En effet, lorsque l’on aborde l’automne, le système météo repart de zéro avec de nouvelles dynamiques. Et ce qui dicte la météo en Europe l’hiver, ce sont les variations de pression au-dessus de l’océan Atlantique (l’Oscillation nord-atlantique). Comme l’explique tameteo.com, si ces pressions dirigent le vent depuis l’océan, l’hiver est doux et humide. Si elles bloquent les perturbations, de l’air froid peut s’installer. Cela n’a donc rien à voir avec l’été.

Plusieurs exemples dans le passé

Par le passé, d’ailleurs, plusieurs exemples ont démontré qu’une telle théorie ne fonctionnait pas. D’autant plus qu’avec le dérèglement climatique, les hivers ont tendance à être plus doux et humides que rudes et froids. En 2003, 2018 et 2019, trois années aux étés exceptionnels, l’hiver a été à l’inverse des croyances. Bien trop doux, « parfois sans gel notable et, dans certaines régions, presque sans neige », explique tameteo.com.
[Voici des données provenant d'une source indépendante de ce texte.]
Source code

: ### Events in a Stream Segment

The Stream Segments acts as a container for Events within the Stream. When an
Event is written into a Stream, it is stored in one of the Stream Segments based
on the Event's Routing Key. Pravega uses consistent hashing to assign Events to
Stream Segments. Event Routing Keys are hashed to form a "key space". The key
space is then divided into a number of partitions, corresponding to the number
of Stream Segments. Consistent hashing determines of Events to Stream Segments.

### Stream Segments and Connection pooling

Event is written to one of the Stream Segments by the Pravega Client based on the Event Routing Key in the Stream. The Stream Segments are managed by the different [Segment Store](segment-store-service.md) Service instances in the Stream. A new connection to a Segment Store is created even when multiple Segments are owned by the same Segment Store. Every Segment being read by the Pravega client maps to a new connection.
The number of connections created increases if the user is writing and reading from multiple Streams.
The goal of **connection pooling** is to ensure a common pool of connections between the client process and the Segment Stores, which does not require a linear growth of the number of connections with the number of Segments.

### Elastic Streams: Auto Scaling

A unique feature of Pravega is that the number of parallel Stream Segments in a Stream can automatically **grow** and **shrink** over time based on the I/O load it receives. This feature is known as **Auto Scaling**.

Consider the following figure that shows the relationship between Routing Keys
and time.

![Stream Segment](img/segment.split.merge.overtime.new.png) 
D’autant plus que lorsqu’un été est particulièrement chaud et sec, la terre perd toute son eau. Le sol, complètement asséché, met alors beaucoup de temps à se recharger, jusqu’à l’automne parfois, et peut influencer localement les températures ou les pluies des premiers mois de la saison froide. Il est donc encore trop tôt pour déterminer ce qui nous attend cet hiver.